おまけ付きRenta!限定版
『鴆――ジェン――天狼の眼』を雑誌で途中から読んで興味を持ち、購入しました。
まず絵が美麗! ツァイホンの翼の描写が、国一番の美しさという設定通り、豪奢で眩いです。表紙のカラー絵だけでなく、本編中のモノクロ線画でも、虹色が目に浮かぶようです。古代中国風の装束の描写も繊細で素敵です。
そして漫画が上手い! 設定の説明が必要最小限にしぼられていて、いいあんばい。おかげで無駄に疑問を感じることもなく、ストレスフリーでサクサク読めました。ストーリーに中弛みがなく、不足もなくて、一冊で満足のまとまり感です。
面白いBL漫画が読みたいという人に、ぜひおすすめしたい一冊です。
中華ファンタジーで「鴆」(中国読みでジェン、日本語だとチン)と呼ばれる猛毒をもつ鳥の擬人化もの。
かなり独特で凝った設定なので、最初はとっつきづらかったのですが、世界観が理解できてくるとすごくおもしろいです。よくこんな設定思いついたなと作者様の独特なセンスもさることながら、絵も独特でとても美しいです。
主人公2人の考えが終盤まで分かりづらいのですが、最後まで読むと「なるほど!」と納得。設定も思想も一貫していて良かったと思います。
もう1作短編が収録されており、花とその花粉を運ぶ虫の擬人化ものなのですが、こちらも設定が良くできていてオチも良かったです。
絵柄もストーリーも設定も凄いですね。
ちょいちょい出てくる、毒植物が気になって調べてしまうので、スマホ検索は誰にも見せられない状態ですが。
ツァイホンにもランにも感情移入しすぎて、めっちゃ泣きました。
さらに絵柄でも魅せてくるので、ボロボロです。
最後はハッピーエンドで良かったです!
同時収録の、お花の話は短い話になのにまとまっていて良かったです。こちらは、ハッピーエンドとはいえないメリバですかね。
紙本購入
修正は白短冊です。
文善先生作品、初読み。
鴆(鳥人)は毒が強いほど羽根の色が鮮やかになり価値があるとされる。
鴆のツァイホンと元鴆飼フェイ。
ツァイホンがフェイの兄を殺した理由が悲しい。
お互いを思いやる気持ちが…。
鴆は、美しさを称賛されるけど、毒があるため人とは触れられない。鴆の生きる意味とは?となってしまう。権力者のステータスのためだけに生きる存在?
心があるのに。と悲しくなる。
ツァイホンのことを兄を殺した鴆と見ていたフェイだけど、根っこには鴆への愛があり、ツァイホンの気持ちを知ってしまったら、ああなるよねと。

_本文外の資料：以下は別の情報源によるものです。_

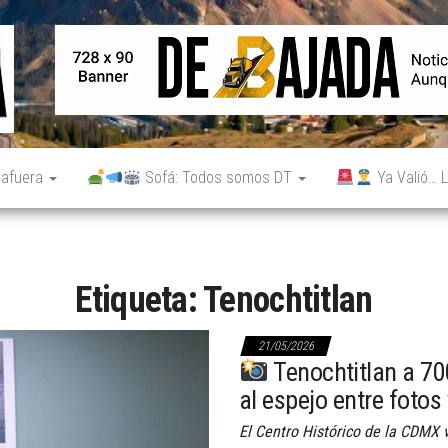
De
Noticias
reales.
Bajada
Aunque
no lo
parezcan.
 afuera
Sofá: Todos somos DT
Ya Valió… L
Etiqueta:
Tenochtitlan
21/05/2026
Tenochtitlan a 700
al espejo entre fotos
El Centro Histórico de la CDMX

最初、この設定がどうBLになっていくのかなと思っていたけど、
愛玩やステータスではなく、愛のために生きる話になっていって過程がよかった。
絵が美しい。
描き込みがすごい。
羽根がすごくて、たまに顔はどこ?となったけどw
受けのツァイフォンが強気で健気でとっても愛しかったです。
攻めのフェイ将軍は、ツァイフォンと出会った頃は兄を殺され恨んでましたがツァイフォンを育てる中で本当のツァイフォンを知り惹かれていく姿が良かったです。
ツァイフォンがフェイ将軍の兄を殺した理由も物語の後半になるとわかってくるので読み応えがあり面白かったです。
あと、フェイ将軍がジェンスーをやめたきっかけのエピソードが心がぎゅっと切なくなり好きです。フェイ将軍も昔はジェンスーとしてジェンを育てていたのですが可愛がっていたジェンが譲り主に色の出が悪いという理由で殺されてしまいます。それを機にフェイ将軍はジェンスーをやめ、フェイ将軍の兄は手元に置いて話したくなくなるほどの美しいジェンを育てればいいのだろうと考え...ツァイフォンを育てる決心をします。この出来事が後々のフェイ将軍とツァイフォンの出会いにもつながるのでとっても重要な部分を担っているのですよね。
中国?っぽい雰囲気の世界観と合っていましたし、最後まで楽しんでドキドキハラハラしながら読めました。
最後のあとがきで作者の文善やよひ先生が本作を書くきっかけを4コマ漫画で面白く描かれているので、それも必見です。